Al preguntarle por la minuciosa puesta en escena de las entrevistas, en concreto por una de las más estremecedoras, la que presentaba a Abraham Bomba –quien trabajó en un sonderkommando (grupo de judíos que dentro de los campos eran elegidos por los nazis, en principio por sus habilidades y fuerza, para ayudar en las tareas de exterminio) pelando a mujeres y niños antes de que entraran en la cámara de gas– de nuevo en una peluquería practicando el oficio que abandonó y hablando de su experiencia, el cineasta deja entrever la suprema dificultad de su empeño.
"Lo quise saber todo sobre Bomba, lo busqué en Nueva York y pasé con él hablando dos días y dos noches seguidas.Me lo contó todo. Él fue quien buscó el salón de peluquería, pues ya no ejercía la profesión. Empezó a hablar con una voz neutra, sin emoción", cuenta el cineasta parisino, quien junto a su operador y a una cámara de 16 milímetros esperaba el momento de la revelación, del derrumbamiento, mientras le preguntaba por cosas intrascendentes. Éste llegó, confirmando la estrategia de "arribar a la emoción a través del gesto", y quedó registrado, y nadie que lo haya visto lo podrá olvidar, ni su discurso ni la voz de Lanzmann que subrayaba la necesidad y la importancia de su palabra, de los significantes de este revenant (aparecido) convertido en testigo de excepción de la desaparición de su pueblo.
Pero el cine de Lanzmann, con picos emotivos sin igual, es el de la reflexión, el de la distancia, el valor (las imágenes robadas al responsable nazi), y la urgencia, pues era difícil dar con los supervivientes, en el fondo las excepciones a la regla de esa taylorización e invisibilización de la muerte que fueron los campos de exterminio. Una vez ante ellos, entramos en el orden de la palabra. "El alemán había supuesto la destrucción de todas las lenguas maternas de los prisioneros", dice el cineasta cuando se le demanda por el escrupuloso respeto de su cine a los idiomas de los supervivientes y a la inteligente presencia en muchas de las entrevistas de su voz y de la intérprete que traduce para el espectador el discurso del testigo, a quien vemos expresarse sin entenderlo (en yiddish, polaco, etcétera) hasta que la palabra impresa en la pantalla, el subtítulo tras la traducción, nos informa: "Es un eco, la distancia que permite reflexionar, pensar en lo que nos dicen".

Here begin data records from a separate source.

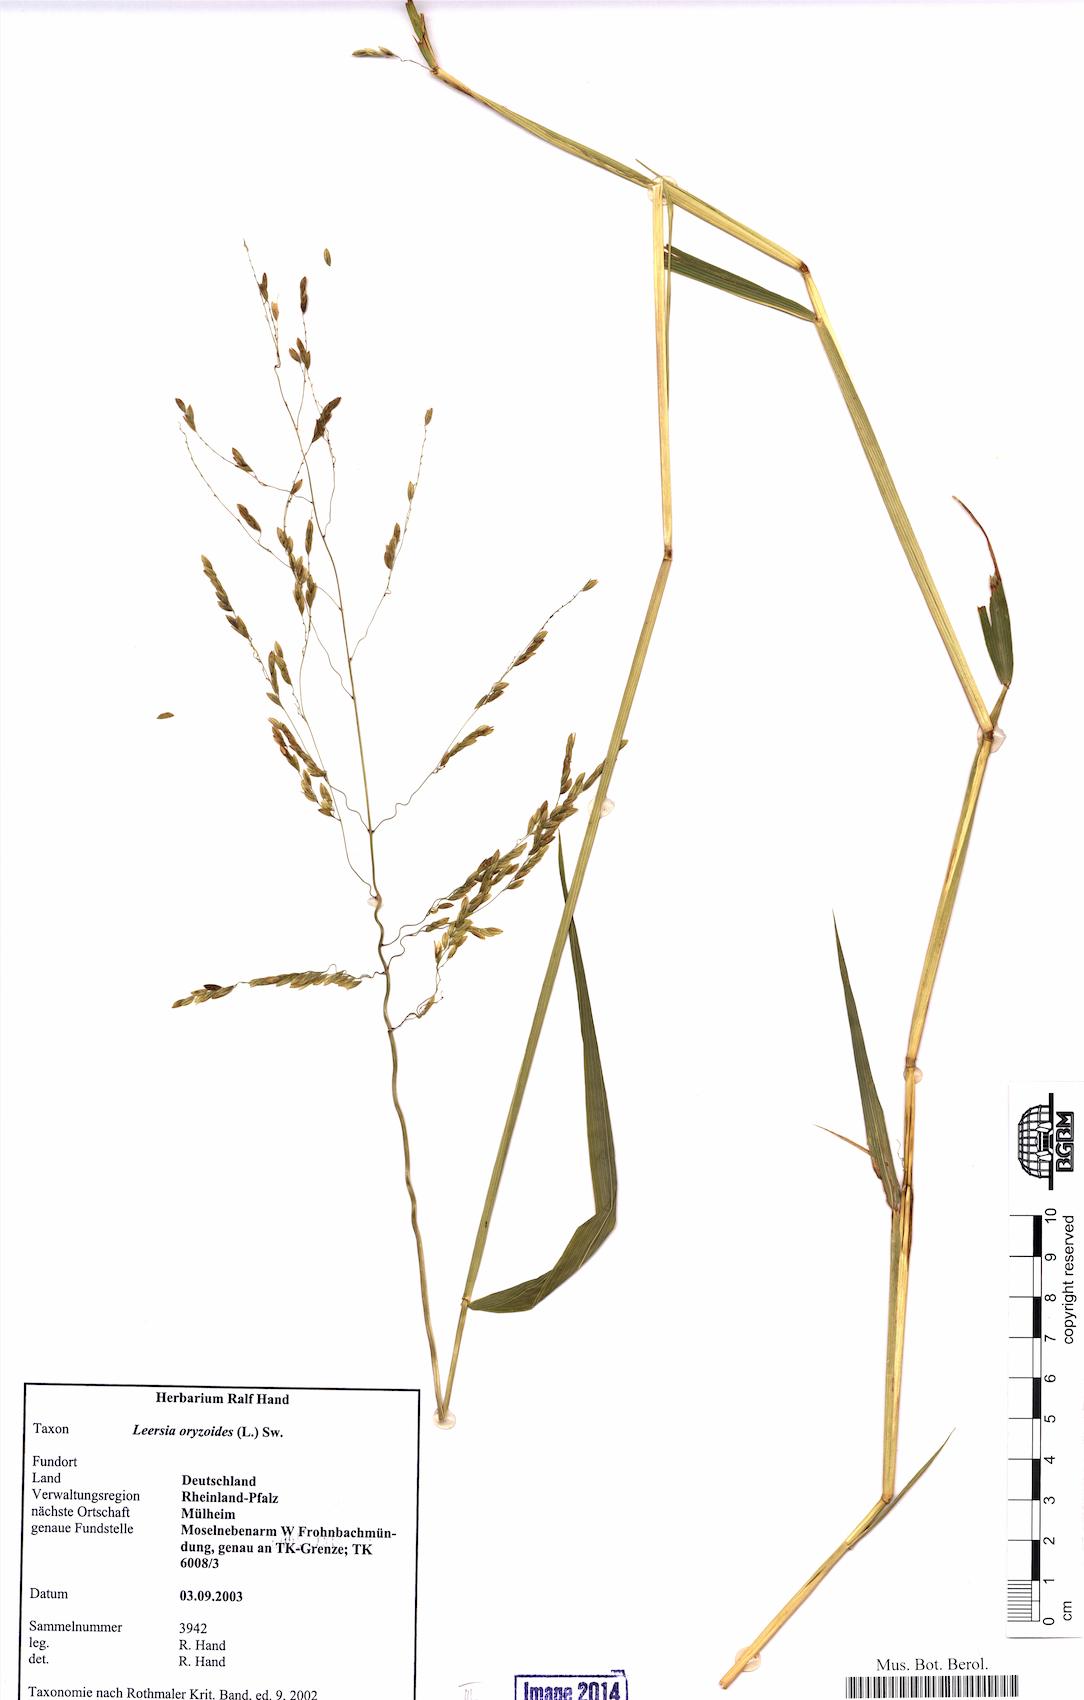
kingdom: Plantae
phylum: Tracheophyta
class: Liliopsida
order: Poales
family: Poaceae
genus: Leersia
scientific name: Leersia oryzoides
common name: Cut-grass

En Shoah (1985), Un vivant quipasse (1997), sobre la ceguera de los responsables humanitarios durante el exterminio, y Sobibor, 14 Octobre 1943, 16 heures (2001), sobre la reapropiación de la violencia por parte de los judíos, que cuenta con el testimonio de Yehuda Lerner, uno de los participantes en la rebelión acaecida en ese campo, ese día y a esa hora, hay muchos más protagonistas, muchos más testimonios, algunos vergonzosos, otros emocionantes; es el monumental efecto de un proceso que se siguió minuciosamente y capa a capa, "un trabajo de perforación petrolífera", nos susurró Lanzmann: poco a poco, evitando los careos, esquivando la abyección ("en Shoah nadie encuentra a nadie": es, por lo tanto, un cine sin contraplanos), y a mayor profundidad, mayor verdad.